#### Work order:
Only the lines below between the ones containing "8. Reservation of title" and "8.2. The Purchaser", inclusive, are to be reproduced, each exactly as it stands.

#### Source data:

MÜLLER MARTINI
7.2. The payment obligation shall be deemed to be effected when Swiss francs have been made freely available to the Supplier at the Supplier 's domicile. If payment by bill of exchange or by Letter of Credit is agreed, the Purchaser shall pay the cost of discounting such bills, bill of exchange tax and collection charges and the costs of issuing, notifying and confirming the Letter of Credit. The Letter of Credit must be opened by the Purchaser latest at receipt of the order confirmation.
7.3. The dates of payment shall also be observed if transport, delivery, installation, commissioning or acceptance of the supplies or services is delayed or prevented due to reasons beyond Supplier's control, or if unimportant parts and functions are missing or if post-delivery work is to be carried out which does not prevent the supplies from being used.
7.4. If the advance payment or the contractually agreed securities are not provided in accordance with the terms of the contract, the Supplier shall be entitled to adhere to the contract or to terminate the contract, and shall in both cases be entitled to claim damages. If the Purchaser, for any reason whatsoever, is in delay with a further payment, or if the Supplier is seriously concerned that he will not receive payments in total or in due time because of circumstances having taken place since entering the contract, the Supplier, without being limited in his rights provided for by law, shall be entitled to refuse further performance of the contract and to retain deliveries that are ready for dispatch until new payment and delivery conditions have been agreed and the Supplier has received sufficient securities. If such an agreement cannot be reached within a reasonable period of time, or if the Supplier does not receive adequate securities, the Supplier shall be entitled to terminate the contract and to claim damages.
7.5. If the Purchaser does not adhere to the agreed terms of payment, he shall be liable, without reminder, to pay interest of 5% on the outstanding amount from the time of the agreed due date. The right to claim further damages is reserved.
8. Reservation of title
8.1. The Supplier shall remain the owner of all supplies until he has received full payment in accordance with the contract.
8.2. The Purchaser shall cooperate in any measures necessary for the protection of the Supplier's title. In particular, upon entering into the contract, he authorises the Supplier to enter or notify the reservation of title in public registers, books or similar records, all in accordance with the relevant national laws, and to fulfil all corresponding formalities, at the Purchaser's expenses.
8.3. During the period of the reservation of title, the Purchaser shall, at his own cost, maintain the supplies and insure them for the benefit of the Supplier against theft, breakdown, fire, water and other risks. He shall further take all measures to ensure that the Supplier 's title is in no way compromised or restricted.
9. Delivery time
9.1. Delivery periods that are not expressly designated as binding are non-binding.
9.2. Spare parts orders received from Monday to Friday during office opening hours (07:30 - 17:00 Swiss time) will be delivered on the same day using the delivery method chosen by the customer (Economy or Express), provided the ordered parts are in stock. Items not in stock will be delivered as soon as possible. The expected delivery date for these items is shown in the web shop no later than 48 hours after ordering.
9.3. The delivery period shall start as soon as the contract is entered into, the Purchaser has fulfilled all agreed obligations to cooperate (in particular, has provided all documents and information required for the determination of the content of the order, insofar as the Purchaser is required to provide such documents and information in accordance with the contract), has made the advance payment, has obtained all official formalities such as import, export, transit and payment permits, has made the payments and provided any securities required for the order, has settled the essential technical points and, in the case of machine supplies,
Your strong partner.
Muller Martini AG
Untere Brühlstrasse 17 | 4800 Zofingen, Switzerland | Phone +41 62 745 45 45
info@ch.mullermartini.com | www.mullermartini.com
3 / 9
==
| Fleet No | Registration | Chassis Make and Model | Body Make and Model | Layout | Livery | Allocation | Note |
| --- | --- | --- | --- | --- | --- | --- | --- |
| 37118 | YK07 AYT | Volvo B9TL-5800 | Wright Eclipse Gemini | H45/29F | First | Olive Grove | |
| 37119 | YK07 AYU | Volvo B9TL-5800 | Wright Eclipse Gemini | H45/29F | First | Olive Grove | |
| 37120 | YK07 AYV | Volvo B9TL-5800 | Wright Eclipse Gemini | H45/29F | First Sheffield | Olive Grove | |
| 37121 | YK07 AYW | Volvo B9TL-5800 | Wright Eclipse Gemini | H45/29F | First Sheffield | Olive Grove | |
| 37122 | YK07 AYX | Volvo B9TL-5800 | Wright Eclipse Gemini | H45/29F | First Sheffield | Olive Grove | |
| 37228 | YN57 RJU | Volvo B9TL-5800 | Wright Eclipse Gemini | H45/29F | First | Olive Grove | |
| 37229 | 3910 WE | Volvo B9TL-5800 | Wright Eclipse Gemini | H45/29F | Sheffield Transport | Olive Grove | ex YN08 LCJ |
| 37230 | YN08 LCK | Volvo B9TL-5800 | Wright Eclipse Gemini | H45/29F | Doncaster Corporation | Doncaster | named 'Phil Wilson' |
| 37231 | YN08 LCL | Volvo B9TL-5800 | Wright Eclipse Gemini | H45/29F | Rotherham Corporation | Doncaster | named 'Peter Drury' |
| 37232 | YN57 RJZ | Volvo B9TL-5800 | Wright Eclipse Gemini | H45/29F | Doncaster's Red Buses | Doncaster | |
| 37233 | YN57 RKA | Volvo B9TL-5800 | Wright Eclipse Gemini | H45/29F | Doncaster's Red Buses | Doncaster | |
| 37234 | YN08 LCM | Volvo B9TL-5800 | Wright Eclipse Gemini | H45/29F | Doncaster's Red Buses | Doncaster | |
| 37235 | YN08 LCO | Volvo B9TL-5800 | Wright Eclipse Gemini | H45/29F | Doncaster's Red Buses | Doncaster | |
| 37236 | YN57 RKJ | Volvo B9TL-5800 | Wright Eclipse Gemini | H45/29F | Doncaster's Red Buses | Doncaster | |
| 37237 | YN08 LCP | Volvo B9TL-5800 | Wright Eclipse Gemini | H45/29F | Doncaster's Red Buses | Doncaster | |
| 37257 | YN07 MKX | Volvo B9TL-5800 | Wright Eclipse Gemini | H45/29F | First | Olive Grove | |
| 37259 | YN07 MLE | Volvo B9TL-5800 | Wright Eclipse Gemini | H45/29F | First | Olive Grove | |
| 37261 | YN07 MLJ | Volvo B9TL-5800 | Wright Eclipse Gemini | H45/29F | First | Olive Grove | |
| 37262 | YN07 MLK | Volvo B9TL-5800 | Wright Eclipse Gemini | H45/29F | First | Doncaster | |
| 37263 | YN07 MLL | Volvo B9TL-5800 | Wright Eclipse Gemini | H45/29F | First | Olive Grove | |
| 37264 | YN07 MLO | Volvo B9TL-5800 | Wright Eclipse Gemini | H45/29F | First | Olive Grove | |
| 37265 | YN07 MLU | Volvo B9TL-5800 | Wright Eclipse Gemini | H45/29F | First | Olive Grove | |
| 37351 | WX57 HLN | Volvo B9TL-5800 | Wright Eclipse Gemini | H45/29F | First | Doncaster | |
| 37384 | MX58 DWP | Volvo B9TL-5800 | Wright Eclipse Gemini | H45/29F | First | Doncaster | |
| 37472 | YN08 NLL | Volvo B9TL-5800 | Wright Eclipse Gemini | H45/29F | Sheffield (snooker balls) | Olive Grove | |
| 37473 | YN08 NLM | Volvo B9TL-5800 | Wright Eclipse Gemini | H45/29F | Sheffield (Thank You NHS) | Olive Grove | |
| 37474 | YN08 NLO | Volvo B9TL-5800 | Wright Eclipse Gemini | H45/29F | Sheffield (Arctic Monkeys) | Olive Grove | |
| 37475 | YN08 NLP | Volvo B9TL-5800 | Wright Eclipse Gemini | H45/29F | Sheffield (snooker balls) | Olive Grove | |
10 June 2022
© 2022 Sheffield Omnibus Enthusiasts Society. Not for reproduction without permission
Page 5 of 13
--
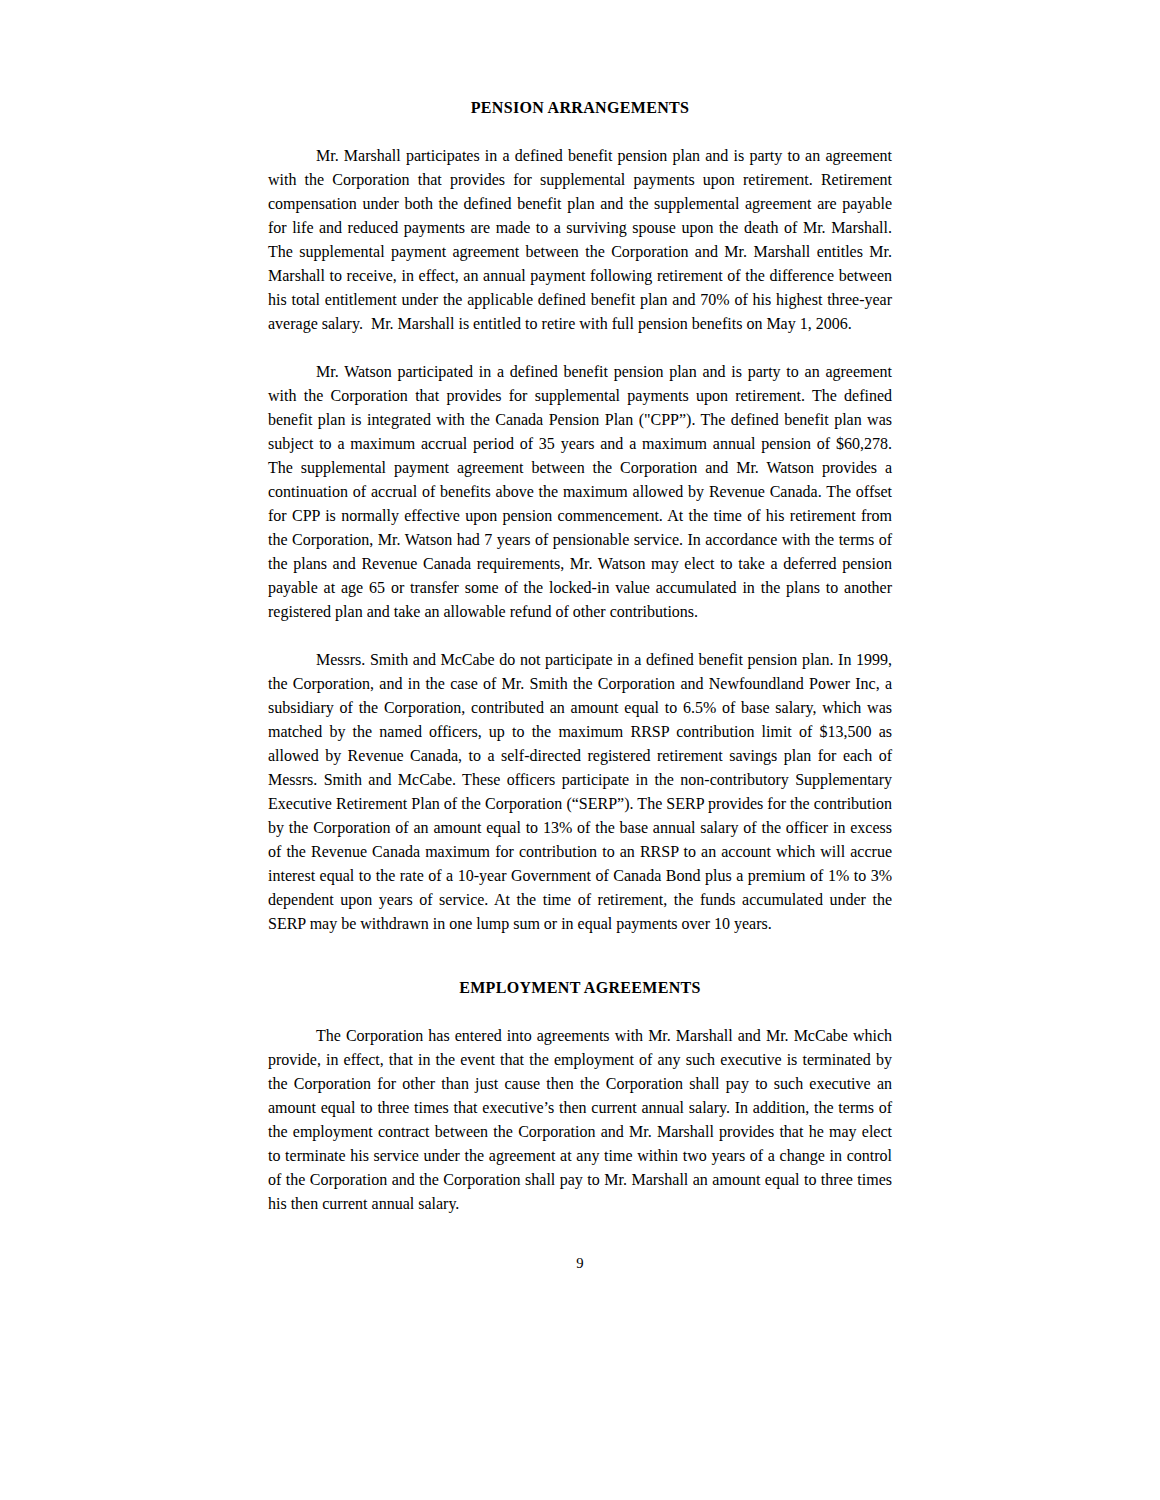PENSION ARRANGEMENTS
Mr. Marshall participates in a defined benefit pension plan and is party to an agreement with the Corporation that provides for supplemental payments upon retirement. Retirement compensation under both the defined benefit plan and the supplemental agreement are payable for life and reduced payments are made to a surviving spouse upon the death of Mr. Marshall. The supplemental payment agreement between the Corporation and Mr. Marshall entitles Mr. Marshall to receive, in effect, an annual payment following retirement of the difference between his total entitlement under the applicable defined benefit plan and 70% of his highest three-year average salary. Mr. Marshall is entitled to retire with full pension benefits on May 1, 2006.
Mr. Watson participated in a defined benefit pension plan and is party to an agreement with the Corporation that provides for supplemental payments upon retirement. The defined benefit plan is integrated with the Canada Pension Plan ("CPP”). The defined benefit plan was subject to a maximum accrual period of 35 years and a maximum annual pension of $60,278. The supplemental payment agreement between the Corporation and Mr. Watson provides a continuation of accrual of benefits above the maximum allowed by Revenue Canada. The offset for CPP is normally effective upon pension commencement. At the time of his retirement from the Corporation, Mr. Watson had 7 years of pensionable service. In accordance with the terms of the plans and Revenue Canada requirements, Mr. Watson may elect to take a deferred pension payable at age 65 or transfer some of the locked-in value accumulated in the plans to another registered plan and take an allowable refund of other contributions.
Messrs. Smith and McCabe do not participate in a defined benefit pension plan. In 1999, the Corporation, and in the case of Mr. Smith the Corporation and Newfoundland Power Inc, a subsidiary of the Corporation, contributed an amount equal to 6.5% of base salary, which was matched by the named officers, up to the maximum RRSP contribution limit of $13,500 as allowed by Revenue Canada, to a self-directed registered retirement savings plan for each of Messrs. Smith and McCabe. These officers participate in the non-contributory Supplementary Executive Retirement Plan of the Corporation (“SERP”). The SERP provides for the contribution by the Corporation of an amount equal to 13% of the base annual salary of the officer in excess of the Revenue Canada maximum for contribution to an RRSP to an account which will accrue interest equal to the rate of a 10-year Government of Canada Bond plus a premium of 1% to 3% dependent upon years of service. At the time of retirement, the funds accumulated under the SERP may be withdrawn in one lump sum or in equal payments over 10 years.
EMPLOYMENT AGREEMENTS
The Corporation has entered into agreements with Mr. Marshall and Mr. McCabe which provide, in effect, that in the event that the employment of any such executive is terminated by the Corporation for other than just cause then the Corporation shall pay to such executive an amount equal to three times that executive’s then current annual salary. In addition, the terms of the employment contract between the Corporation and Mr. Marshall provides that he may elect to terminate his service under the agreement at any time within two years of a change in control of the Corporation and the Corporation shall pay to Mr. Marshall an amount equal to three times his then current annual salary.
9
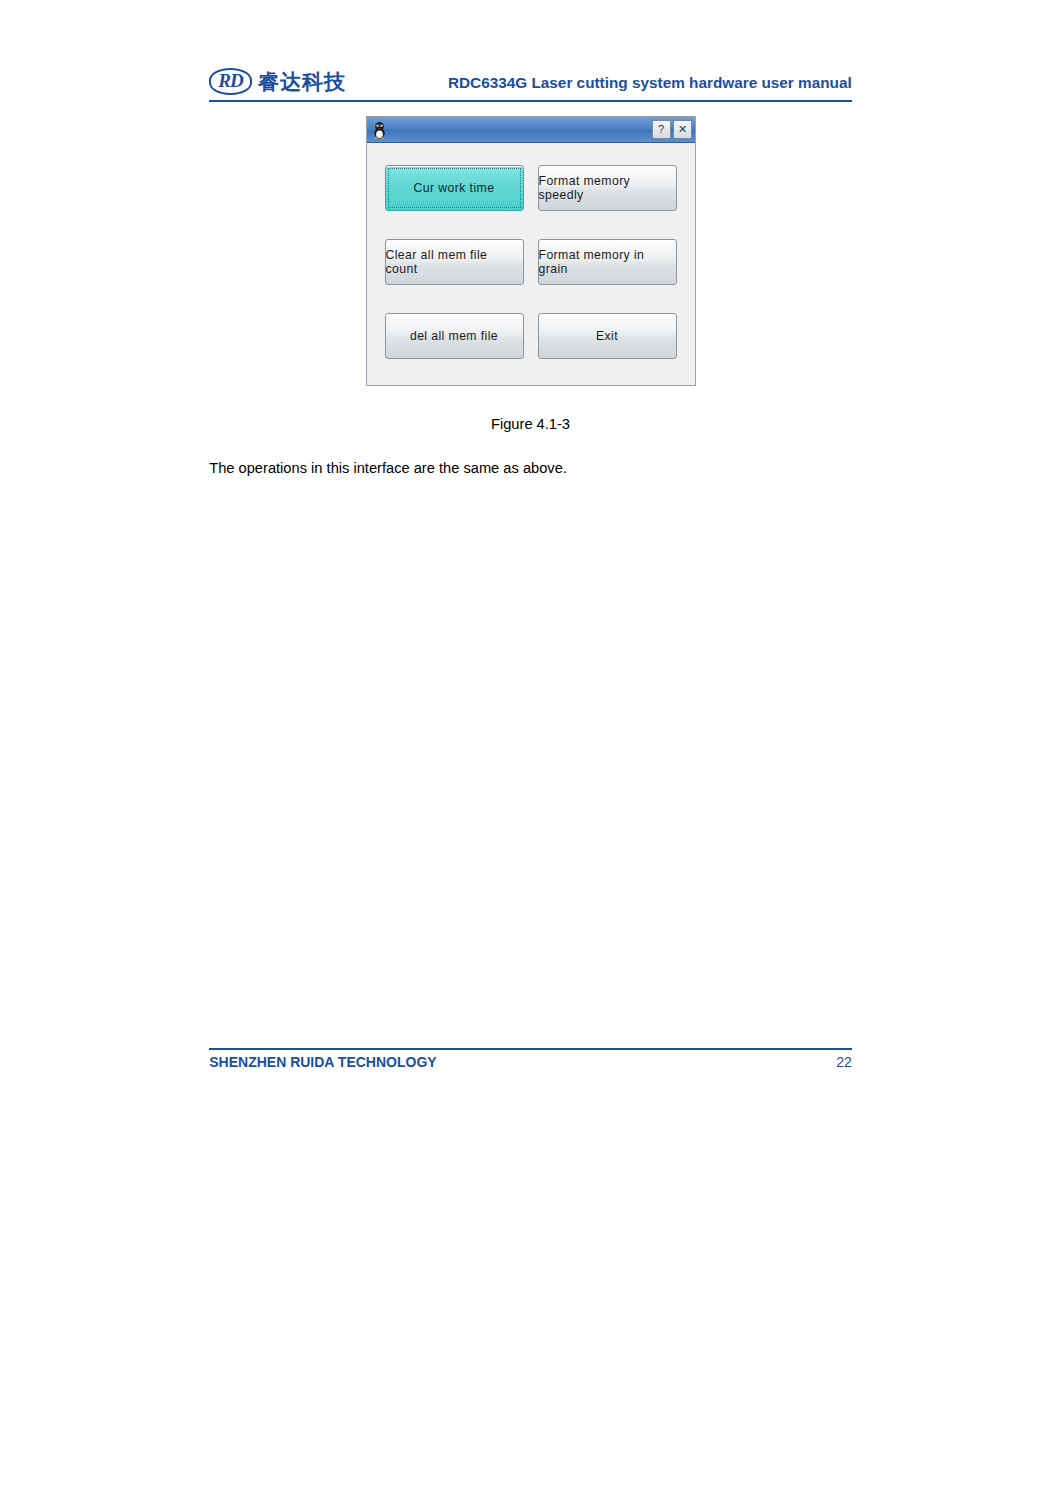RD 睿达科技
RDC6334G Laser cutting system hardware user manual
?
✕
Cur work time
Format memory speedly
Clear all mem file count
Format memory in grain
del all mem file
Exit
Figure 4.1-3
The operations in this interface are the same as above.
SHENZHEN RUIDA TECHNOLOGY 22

#### Response:
8. Reservation of title
8.1. The Supplier shall remain the owner of all supplies until he has received full payment in accordance with the contract.
8.2. The Purchaser shall cooperate in any measures necessary for the protection of the Supplier's title. In particular, upon entering into the contract, he authorises the Supplier to enter or notify the reservation of title in public registers, books or similar records, all in accordance with the relevant national laws, and to fulfil all corresponding formalities, at the Purchaser's expenses.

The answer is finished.